Gosto de imaginar que ilhas significam-se ― fazem-se dizer por signos ― mediante barcos que se aventuram nas águas que as separam, mas também as unem: as águas podem ser oceânicas ou simples veredas, salgadas ou doces, profundas, turbulentas e mais difíceis de navegar, ou arroios cristalinos que escorrem transparentes entre pedras e vegetação de grande frescor. Os barcos, as palavras. E tudo o mais que diz respeito à palavra afeto, no sentido de afetar, atravessar. Escrever e ler são pontas de ilhas que se fazem significar ― os trajetos dependem dos barcos, das ilhas, das águas que as separam. Este blog não pretende nada, exceto lançar barcos que eventualmente alcancem outras ilhas. Barquinhos de papel.

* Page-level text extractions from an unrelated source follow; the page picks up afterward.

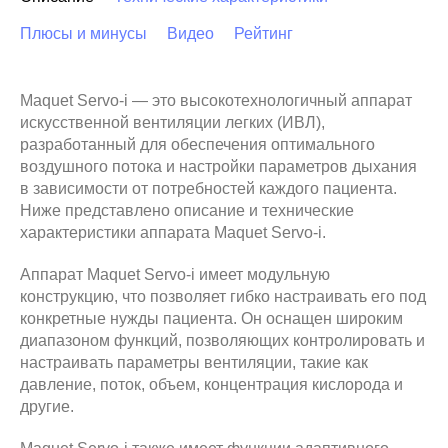
Плюсы и минусы
Видео
Рейтинг
Maquet Servo-i — это высокотехнологичный аппарат
искусственной вентиляции легких (ИВЛ),
разработанный для обеспечения оптимального
воздушного потока и настройки параметров дыхания
в зависимости от потребностей каждого пациента.
Ниже представлено описание и технические
характеристики аппарата Maquet Servo-i.
Аппарат Maquet Servo-i имеет модульную
конструкцию, что позволяет гибко настраивать его под
конкретные нужды пациента. Он оснащен широким
диапазоном функций, позволяющих контролировать и
настраивать параметры вентиляции, такие как
давление, поток, объем, концентрация кислорода и
другие.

domingo, 4 de setembro de 2011

"desenhar meus próprios pés na areia inexplorada" ― que o mar virá lavar

Tenho certa fama de ingênua, fama que o desdobramento dos fatos costuma comprovar. Quando criança, não era a mais esperta das criaturas, e meu movimento primeiro foi o de confiar ― não, primeiro era a passividade. O mundo, bem ou mal, com dores de dente ou catapora, era concha habitável, prolongamento do útero. Até que o cordão se rompeu e tornei-me arisca. Mas algo de ingenuidade e da passividade original persistiu, e hoje chego a preferi-las a incertos movimentos escusos que adivinho em certas incertas faces que se voltam para mim. Esta noite o mundo, em sua face sombria, obscura e pegajosa, veio beijar-me em sonho, e era detestável. Não sei se a clareza do dia entregou-me o que efetivamente sonhei, mas o que tenho é o que efetivamente a clareza do dia me entregou. Faz tempo sei que, com o mundo, sempre, eu só consigo ir até certo ponto, e é bem pouco. Conheço pessoas cuja performance parece fabulosa, espetacular: elas têm o meu aplauso, mas também minha reserva. Fabuloso, mesmo, é o “Cântico negro”, de José Régio:

"Vem por aqui" — dizem-me alguns com os olhos doces,
Estendendo-me os braços, e seguros
De que seria bom que eu os ouvisse
Quando me dizem: "vem por aqui!"
Eu olho-os com olhos lassos,
(Há, nos meus olhos, ironias e cansaços)
E cruzo os braços,
E nunca vou por ali...

A minha glória é esta:
Criar desumanidade!
Não acompanhar ninguém.
— Que eu vivo com o mesmo sem-vontade
Com que rasguei o ventre à minha Mãe.

Não, não vou por aí! Só vou por onde
Me levam meus próprios passos...
Se ao que busco saber nenhum de vós responde,
Por que me repetis: "vem por aqui!"?
Prefiro escorregar nos becos lamacentos,
Redemoinhar aos ventos,
Como farrapos, arrastar os pés sangrentos,
A ir por aí...

Se vim ao mundo, foi
Só para desflorar florestas virgens,
E desenhar meus próprios pés na areia inexplorada!
O mais que faço não vale nada.

Como, pois, sereis vós
Que me dareis impulsos, ferramentas e coragem
Para eu derrubar os meus obstáculos?...
Corre, nas vossas veias, sangue velho dos avós,
E vós amais o que é fácil!
Eu amo o Longe e a Miragem,
Amo os abismos, as torrentes, os desertos...

Ide! Tendes estradas,
Tendes jardins, tendes canteiros,
Tendes pátria, tendes tetos,
E tendes regras, e tratados, e filósofos, e sábios...
Eu tenho a minha Loucura!
Levanto-a, como um facho, a arder na noite escura,
E sinto espuma, e sangue, e cânticos nos lábios...

Deus e o Diabo é que guiam, mais ninguém!
Todos tiveram pai, todos tiveram mãe;
Mas eu, que nunca principio nem acabo,
Nasci do amor que há entre Deus e o Diabo.

Ah, que ninguém me dê piedosas intenções,
Ninguém me peça definições!
Ninguém me diga: "vem por aqui"!
A minha vida é um vendaval que se soltou,
É uma onda que se alevantou,
É um átomo a mais que se animou...
Não sei por onde vou,
Não sei para onde vou
— Sei que não vou por aí!

José Régio: Antologia. Seleção e org. Cleonice Berardinelli. Rio de Janeiro: Nova Fronteira, 1985, p.50-51.